Return every line from the records below in which the word "opacity" is found.

____ Data

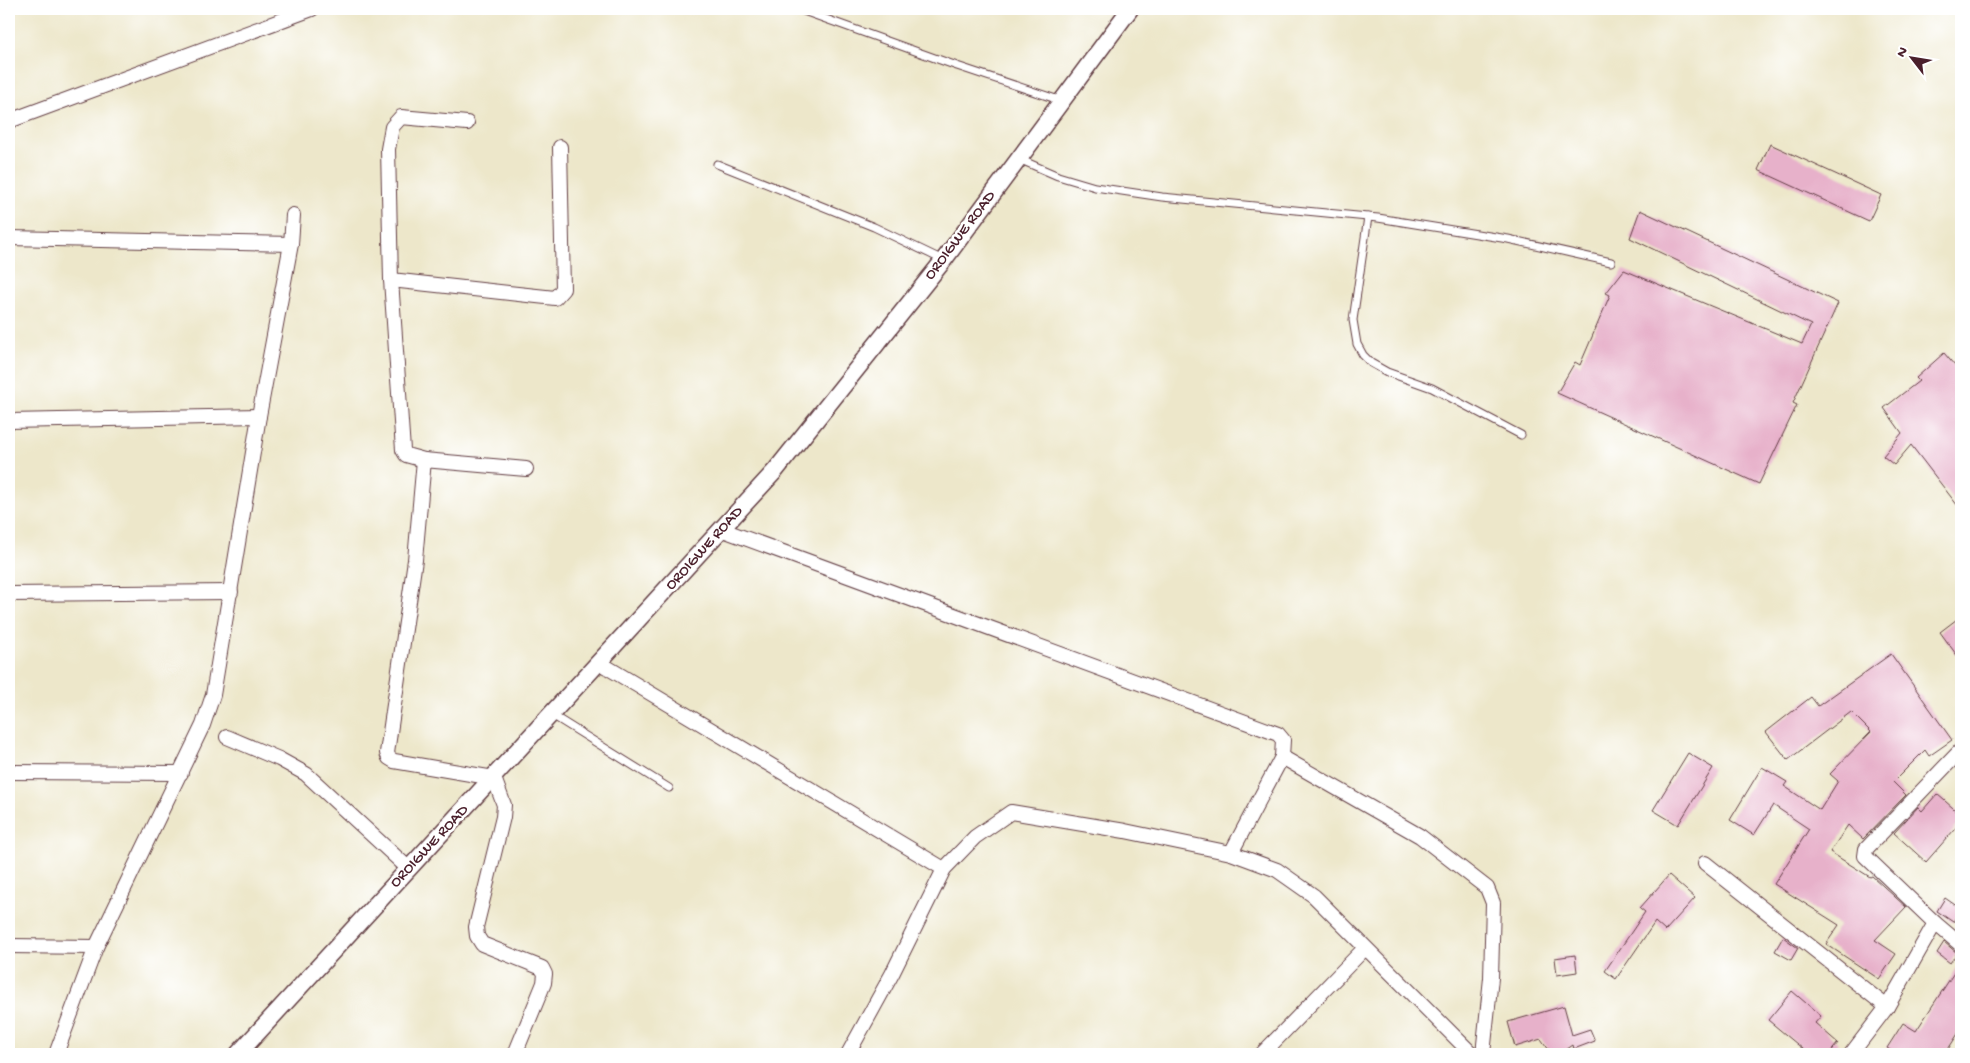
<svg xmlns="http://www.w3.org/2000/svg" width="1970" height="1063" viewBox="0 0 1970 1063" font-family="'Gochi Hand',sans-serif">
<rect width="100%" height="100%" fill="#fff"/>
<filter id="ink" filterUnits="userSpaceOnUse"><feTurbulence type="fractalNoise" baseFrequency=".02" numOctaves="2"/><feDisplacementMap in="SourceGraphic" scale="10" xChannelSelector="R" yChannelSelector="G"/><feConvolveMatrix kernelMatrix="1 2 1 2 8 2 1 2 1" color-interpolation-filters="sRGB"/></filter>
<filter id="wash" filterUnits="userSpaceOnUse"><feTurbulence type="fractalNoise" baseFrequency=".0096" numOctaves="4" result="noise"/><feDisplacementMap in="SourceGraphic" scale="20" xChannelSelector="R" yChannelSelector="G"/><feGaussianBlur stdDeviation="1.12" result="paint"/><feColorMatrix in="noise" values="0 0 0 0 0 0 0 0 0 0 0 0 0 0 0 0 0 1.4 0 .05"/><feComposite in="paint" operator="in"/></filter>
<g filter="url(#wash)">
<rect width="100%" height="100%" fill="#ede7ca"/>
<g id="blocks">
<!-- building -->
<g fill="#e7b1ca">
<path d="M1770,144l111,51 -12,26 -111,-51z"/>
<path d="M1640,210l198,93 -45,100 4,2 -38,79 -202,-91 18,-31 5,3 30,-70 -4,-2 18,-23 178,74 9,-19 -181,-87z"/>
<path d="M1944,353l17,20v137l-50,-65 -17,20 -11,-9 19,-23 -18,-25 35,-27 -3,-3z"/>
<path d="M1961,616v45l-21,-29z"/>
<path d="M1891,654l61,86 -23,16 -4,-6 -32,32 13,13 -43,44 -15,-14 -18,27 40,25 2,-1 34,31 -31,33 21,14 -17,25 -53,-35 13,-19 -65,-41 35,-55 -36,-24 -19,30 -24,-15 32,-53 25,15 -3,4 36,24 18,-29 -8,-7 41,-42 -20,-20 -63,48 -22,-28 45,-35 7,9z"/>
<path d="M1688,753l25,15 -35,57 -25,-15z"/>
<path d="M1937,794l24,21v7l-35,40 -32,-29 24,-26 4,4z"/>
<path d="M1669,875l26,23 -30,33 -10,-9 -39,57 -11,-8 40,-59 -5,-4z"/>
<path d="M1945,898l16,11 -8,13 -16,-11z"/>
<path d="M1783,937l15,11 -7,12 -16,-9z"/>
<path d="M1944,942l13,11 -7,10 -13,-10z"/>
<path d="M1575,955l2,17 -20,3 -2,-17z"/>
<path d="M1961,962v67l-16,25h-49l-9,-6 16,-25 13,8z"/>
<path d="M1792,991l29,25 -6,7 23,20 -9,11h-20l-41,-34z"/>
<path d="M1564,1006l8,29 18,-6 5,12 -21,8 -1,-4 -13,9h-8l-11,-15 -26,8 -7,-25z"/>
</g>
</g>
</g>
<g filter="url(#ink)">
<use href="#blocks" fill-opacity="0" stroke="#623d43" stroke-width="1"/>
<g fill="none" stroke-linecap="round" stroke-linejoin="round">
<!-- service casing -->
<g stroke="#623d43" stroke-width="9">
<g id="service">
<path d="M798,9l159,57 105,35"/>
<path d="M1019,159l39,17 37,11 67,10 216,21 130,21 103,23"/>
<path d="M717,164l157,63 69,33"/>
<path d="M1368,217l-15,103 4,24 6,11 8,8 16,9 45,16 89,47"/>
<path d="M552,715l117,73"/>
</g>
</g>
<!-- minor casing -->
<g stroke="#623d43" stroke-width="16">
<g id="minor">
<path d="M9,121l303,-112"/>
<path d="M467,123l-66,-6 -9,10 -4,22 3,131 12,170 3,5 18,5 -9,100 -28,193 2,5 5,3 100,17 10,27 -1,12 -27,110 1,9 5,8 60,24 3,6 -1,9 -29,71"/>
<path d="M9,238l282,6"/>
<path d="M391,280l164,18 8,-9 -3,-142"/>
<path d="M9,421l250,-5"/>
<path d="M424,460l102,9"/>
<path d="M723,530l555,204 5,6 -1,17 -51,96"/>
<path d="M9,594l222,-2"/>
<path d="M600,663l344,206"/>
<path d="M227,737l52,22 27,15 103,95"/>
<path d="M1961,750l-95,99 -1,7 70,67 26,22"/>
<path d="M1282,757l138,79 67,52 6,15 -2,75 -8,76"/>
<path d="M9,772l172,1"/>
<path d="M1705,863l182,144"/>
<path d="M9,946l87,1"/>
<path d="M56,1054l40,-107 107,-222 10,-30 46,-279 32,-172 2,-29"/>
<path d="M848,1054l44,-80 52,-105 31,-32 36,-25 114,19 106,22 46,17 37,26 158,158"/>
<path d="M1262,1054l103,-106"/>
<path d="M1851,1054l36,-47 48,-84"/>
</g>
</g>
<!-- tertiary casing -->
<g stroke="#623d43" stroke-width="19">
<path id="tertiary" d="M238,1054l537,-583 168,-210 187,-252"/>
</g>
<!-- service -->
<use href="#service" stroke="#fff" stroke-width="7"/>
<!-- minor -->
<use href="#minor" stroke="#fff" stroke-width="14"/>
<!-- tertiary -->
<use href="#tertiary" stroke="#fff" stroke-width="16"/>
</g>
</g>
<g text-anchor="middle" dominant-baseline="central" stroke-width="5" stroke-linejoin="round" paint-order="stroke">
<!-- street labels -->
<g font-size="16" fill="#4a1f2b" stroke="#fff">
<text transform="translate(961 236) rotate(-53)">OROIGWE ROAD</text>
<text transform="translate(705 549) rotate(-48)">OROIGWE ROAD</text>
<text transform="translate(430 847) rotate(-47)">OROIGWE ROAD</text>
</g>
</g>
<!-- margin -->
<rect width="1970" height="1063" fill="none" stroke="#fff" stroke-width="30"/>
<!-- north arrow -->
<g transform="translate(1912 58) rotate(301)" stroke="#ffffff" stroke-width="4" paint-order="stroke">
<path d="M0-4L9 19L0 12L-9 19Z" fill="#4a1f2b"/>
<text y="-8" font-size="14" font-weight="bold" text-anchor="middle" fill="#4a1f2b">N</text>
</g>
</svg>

________
____ Data

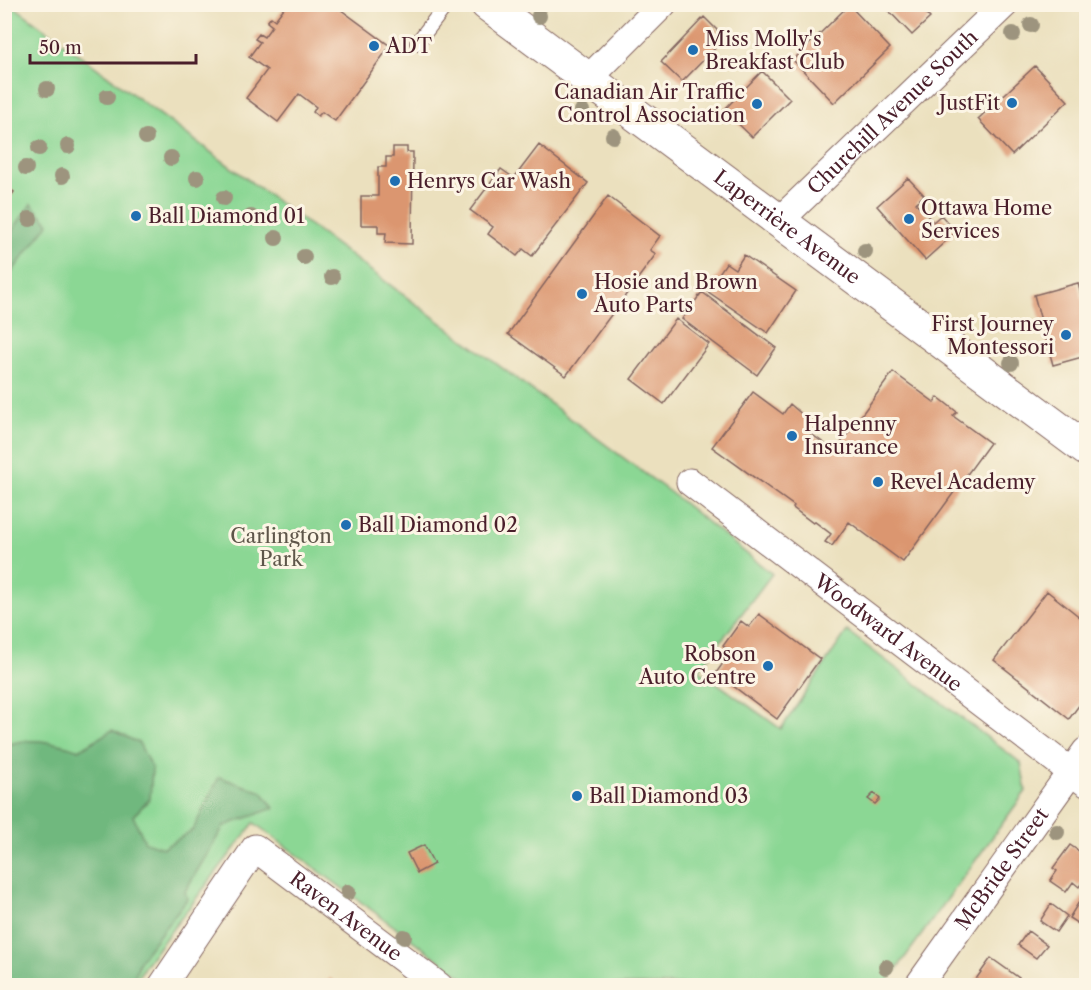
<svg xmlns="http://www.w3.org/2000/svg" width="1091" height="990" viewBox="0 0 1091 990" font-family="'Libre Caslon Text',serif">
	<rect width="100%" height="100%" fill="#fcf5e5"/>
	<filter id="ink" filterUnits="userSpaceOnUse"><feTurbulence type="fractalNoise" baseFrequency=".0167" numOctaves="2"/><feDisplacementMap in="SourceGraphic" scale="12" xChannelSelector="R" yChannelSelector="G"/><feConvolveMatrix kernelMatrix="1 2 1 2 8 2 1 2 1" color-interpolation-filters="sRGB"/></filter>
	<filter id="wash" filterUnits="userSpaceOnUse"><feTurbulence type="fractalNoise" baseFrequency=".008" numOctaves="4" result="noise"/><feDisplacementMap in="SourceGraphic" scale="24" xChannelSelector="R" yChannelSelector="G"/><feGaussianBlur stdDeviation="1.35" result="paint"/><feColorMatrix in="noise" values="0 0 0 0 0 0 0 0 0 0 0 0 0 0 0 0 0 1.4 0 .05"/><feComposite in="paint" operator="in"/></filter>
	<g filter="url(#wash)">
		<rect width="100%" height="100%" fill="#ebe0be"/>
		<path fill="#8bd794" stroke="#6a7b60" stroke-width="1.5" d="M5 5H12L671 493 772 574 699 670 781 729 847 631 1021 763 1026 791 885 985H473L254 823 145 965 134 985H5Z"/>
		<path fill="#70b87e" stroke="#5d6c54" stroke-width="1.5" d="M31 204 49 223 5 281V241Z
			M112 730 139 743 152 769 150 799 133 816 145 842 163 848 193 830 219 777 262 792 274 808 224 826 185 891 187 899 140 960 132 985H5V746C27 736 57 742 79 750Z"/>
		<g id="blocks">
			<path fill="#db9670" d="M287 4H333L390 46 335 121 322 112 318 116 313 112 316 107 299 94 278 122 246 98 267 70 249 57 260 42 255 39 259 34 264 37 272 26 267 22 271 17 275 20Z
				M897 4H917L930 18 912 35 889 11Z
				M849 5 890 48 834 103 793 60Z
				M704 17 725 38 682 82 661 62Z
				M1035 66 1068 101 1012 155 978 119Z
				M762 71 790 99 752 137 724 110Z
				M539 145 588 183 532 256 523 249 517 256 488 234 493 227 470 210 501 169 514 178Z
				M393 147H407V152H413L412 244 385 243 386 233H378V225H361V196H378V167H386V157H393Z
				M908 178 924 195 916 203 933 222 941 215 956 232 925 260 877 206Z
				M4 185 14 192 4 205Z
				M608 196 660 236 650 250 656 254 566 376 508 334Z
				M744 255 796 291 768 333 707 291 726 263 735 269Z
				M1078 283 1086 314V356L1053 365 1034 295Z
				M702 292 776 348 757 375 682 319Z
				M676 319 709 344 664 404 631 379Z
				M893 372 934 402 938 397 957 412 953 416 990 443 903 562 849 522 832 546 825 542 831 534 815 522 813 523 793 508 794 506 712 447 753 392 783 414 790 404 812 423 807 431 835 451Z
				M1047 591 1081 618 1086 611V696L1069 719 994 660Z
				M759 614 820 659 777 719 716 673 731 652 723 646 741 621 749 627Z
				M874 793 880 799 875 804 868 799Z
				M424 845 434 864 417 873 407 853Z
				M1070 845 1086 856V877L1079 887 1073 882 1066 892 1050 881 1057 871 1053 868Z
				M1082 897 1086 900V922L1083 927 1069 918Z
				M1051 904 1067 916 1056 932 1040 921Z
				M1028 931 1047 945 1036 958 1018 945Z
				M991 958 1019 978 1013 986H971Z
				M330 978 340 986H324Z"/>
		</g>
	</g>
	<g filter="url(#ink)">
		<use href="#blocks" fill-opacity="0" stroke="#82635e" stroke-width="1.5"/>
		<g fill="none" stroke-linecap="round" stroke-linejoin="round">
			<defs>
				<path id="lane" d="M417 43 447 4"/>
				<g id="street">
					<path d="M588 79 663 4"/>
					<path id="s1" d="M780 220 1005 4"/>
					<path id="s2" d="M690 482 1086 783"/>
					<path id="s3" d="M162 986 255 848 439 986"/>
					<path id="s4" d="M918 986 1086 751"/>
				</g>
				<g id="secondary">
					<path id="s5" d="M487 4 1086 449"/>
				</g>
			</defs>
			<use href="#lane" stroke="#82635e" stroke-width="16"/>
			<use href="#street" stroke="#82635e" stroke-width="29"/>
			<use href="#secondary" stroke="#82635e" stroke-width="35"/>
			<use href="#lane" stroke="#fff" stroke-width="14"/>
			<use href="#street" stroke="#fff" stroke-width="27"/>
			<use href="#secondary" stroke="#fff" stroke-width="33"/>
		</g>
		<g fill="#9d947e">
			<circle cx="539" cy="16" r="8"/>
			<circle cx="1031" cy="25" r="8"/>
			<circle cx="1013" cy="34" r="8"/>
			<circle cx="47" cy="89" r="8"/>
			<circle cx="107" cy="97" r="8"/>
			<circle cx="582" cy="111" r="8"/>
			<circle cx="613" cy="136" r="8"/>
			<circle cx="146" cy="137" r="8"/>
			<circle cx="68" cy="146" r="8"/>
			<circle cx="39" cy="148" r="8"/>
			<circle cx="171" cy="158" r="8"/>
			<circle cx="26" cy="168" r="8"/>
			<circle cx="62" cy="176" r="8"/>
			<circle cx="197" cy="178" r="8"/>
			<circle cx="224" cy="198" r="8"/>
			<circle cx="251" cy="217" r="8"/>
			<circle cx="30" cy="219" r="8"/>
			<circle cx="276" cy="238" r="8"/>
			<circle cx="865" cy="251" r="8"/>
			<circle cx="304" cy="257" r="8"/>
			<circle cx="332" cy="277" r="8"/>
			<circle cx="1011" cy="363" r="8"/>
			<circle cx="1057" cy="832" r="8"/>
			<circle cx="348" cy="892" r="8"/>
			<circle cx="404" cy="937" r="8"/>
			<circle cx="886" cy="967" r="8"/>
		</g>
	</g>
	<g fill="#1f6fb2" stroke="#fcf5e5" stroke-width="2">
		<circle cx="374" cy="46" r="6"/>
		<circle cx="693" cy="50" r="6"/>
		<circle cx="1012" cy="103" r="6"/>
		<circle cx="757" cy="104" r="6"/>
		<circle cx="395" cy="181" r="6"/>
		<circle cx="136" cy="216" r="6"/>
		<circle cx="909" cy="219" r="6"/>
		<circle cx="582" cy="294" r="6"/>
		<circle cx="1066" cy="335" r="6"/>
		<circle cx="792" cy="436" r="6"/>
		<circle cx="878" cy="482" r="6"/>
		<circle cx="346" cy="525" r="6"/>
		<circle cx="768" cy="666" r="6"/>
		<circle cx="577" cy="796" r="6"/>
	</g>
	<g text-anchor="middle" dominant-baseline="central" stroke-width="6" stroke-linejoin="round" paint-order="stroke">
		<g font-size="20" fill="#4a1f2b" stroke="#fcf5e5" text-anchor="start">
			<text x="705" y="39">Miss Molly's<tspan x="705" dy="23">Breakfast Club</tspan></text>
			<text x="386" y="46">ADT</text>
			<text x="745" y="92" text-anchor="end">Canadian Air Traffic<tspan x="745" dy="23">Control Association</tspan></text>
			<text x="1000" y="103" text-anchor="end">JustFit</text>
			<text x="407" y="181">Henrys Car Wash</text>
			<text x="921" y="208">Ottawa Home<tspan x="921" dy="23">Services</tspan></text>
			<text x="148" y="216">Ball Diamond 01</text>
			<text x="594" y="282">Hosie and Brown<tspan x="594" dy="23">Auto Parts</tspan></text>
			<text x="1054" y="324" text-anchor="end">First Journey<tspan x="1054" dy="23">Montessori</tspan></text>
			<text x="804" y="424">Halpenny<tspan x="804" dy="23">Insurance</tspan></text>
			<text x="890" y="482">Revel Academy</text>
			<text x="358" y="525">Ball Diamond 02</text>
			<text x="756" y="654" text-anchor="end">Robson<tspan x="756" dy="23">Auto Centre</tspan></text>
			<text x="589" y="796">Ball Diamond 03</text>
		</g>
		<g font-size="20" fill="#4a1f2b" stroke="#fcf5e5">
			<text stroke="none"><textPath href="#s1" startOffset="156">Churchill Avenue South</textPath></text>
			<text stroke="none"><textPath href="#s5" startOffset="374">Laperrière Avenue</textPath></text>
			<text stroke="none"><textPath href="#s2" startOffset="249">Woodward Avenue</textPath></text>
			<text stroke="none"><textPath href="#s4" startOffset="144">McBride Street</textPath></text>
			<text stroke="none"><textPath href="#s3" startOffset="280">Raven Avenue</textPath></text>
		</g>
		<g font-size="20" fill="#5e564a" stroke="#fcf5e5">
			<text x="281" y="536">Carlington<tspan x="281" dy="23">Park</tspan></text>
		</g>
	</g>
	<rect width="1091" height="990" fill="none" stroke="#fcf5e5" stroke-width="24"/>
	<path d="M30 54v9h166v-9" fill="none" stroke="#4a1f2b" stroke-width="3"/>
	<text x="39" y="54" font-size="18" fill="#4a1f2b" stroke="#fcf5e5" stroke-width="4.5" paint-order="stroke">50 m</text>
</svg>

________

- **Answer to the problem**
<use href="#blocks" fill-opacity="0" stroke="#623d43" stroke-width="1"/>
		<use href="#blocks" fill-opacity="0" stroke="#82635e" stroke-width="1.5"/>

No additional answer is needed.